ESERCIZIO PROPOSTO:
Ricopia tutte le righe seguenti senza cambiare nulla.

MATERIALE DI LAVORO:
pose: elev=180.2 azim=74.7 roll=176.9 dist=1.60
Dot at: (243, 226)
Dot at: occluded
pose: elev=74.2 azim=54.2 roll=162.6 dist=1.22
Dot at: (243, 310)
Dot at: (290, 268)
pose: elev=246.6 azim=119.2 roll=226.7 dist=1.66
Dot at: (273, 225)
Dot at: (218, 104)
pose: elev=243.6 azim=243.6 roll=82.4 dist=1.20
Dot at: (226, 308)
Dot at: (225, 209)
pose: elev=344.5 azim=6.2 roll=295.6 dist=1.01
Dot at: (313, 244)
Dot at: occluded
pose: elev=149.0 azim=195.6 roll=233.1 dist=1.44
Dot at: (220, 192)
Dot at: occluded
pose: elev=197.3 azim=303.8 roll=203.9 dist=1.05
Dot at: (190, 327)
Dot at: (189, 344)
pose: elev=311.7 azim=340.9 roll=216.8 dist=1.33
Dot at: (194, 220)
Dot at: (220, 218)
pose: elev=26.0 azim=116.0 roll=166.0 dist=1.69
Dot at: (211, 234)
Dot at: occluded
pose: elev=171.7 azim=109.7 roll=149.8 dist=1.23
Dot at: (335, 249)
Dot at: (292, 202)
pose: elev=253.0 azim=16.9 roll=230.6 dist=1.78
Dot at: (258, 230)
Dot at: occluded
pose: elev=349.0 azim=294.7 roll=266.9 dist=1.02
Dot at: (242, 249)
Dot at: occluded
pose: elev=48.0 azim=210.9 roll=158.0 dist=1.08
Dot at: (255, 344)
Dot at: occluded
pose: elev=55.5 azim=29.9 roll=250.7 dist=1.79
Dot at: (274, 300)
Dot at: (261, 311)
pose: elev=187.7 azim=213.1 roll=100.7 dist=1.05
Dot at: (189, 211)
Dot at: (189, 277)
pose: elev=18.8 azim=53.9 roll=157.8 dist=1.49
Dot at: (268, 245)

RISPOSTA QUI SOTTO:
pose: elev=180.2 azim=74.7 roll=176.9 dist=1.60
Dot at: (243, 226)
Dot at: occluded
pose: elev=74.2 azim=54.2 roll=162.6 dist=1.22
Dot at: (243, 310)
Dot at: (290, 268)
pose: elev=246.6 azim=119.2 roll=226.7 dist=1.66
Dot at: (273, 225)
Dot at: (218, 104)
pose: elev=243.6 azim=243.6 roll=82.4 dist=1.20
Dot at: (226, 308)
Dot at: (225, 209)
pose: elev=344.5 azim=6.2 roll=295.6 dist=1.01
Dot at: (313, 244)
Dot at: occluded
pose: elev=149.0 azim=195.6 roll=233.1 dist=1.44
Dot at: (220, 192)
Dot at: occluded
pose: elev=197.3 azim=303.8 roll=203.9 dist=1.05
Dot at: (190, 327)
Dot at: (189, 344)
pose: elev=311.7 azim=340.9 roll=216.8 dist=1.33
Dot at: (194, 220)
Dot at: (220, 218)
pose: elev=26.0 azim=116.0 roll=166.0 dist=1.69
Dot at: (211, 234)
Dot at: occluded
pose: elev=171.7 azim=109.7 roll=149.8 dist=1.23
Dot at: (335, 249)
Dot at: (292, 202)
pose: elev=253.0 azim=16.9 roll=230.6 dist=1.78
Dot at: (258, 230)
Dot at: occluded
pose: elev=349.0 azim=294.7 roll=266.9 dist=1.02
Dot at: (242, 249)
Dot at: occluded
pose: elev=48.0 azim=210.9 roll=158.0 dist=1.08
Dot at: (255, 344)
Dot at: occluded
pose: elev=55.5 azim=29.9 roll=250.7 dist=1.79
Dot at: (274, 300)
Dot at: (261, 311)
pose: elev=187.7 azim=213.1 roll=100.7 dist=1.05
Dot at: (189, 211)
Dot at: (189, 277)
pose: elev=18.8 azim=53.9 roll=157.8 dist=1.49
Dot at: (268, 245)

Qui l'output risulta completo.